Now, when it comes to /etc/auto_master : you *must* leave the media map commented. Don't enable it. Otherwise you won't have access to this folder as an user.


----------



## nik0tine (Sep 30, 2018)

Krasnij you are a genius! The FreeBSD handbook ain't got sh* on you!
And if FreeBSD were not so security obsessed, this simple function would not have been an issue.
The next 'security' feature should be protection from people wanting to bash their computer with a baseball bat. 
this reminds me of a famous quote:

- He who obsesses about security never gets anything accomplished
-Nelson Mandela

Anyway create /usr/local/etc/automount.conf because the developers can't do it,
Then make it exactly as two posts ago,
Then comment the auto_master, line about media because the whole file is useles,
Then reboot and finally NORMAL people can mount, change and uncounted usb sticks.

== Input data ==
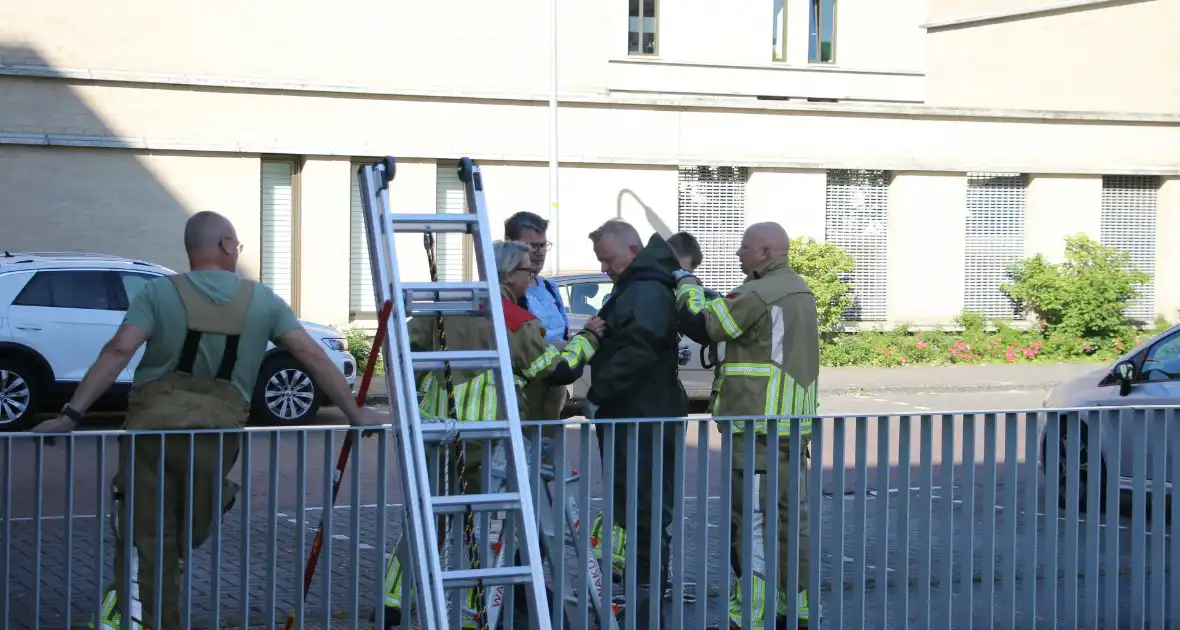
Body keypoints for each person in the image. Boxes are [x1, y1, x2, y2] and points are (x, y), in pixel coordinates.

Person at [29, 211, 384, 630]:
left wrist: (70, 415)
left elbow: (118, 351)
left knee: (148, 540)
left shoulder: (158, 294)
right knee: (181, 538)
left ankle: (143, 615)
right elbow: (311, 355)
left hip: (151, 434)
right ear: (227, 245)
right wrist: (353, 411)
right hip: (216, 437)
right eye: (238, 245)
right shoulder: (262, 301)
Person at [377, 240, 605, 629]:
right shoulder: (516, 320)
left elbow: (405, 350)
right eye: (526, 273)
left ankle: (392, 601)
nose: (530, 280)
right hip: (489, 442)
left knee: (429, 519)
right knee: (488, 531)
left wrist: (415, 403)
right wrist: (590, 337)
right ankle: (471, 614)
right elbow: (558, 370)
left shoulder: (446, 308)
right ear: (507, 274)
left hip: (437, 434)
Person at [673, 222, 818, 629]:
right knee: (793, 522)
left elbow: (706, 325)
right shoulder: (799, 290)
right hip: (792, 427)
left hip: (756, 430)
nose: (738, 254)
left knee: (752, 522)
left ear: (766, 252)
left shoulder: (758, 293)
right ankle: (798, 607)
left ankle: (751, 612)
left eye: (745, 247)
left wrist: (686, 282)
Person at [583, 219, 688, 626]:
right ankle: (644, 596)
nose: (605, 269)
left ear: (631, 250)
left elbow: (639, 345)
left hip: (641, 418)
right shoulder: (639, 284)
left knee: (644, 510)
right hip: (638, 416)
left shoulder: (644, 288)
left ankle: (647, 601)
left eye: (608, 260)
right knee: (637, 508)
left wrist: (598, 393)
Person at [504, 211, 572, 432]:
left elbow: (561, 334)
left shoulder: (550, 288)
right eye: (531, 246)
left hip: (554, 389)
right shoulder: (504, 291)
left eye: (543, 245)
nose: (539, 252)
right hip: (522, 393)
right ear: (510, 245)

== What to do ==
1. Write out the FreeBSD automount thread between "Krasnij you are" and "uncounted usb sticks.", inclusive, word for word.
2. Pick up the FreeBSD automount thread after its last line and carry it on.
Nothing in the material is needed for this.

== Answers by item ==
1.
Krasnij you are a genius! The FreeBSD handbook ain't got sh* on you!
And if FreeBSD were not so security obsessed, this simple function would not have been an issue.
The next 'security' feature should be protection from people wanting to bash their computer with a baseball bat. 
this reminds me of a famous quote:

- He who obsesses about security never gets anything accomplished
-Nelson Mandela

Anyway create /usr/local/etc/automount.conf because the developers can't do it,
Then make it exactly as two posts ago,
Then comment the auto_master, line about media because the whole file is useles,
Then reboot and finally NORMAL people can mount, change and uncounted usb sticks.

2.
This should be a wake-up call to those who made freebsd afraid of its own shadow.


----------



## Deleted member 30996 (Oct 1, 2018)

nik0tine said:


> Then reboot and finally NORMAL people can mount, change and uncounted usb sticks.
> This should be a wake-up call to those who made freebsd afraid of its own shadow.



Just insert your Windows boot media, click your heels 3 times and say "There's no place like home. There's no place like home. There's no place like home." Before you know it you'll wake up back in Kansas and this will all seem like just a bad dream...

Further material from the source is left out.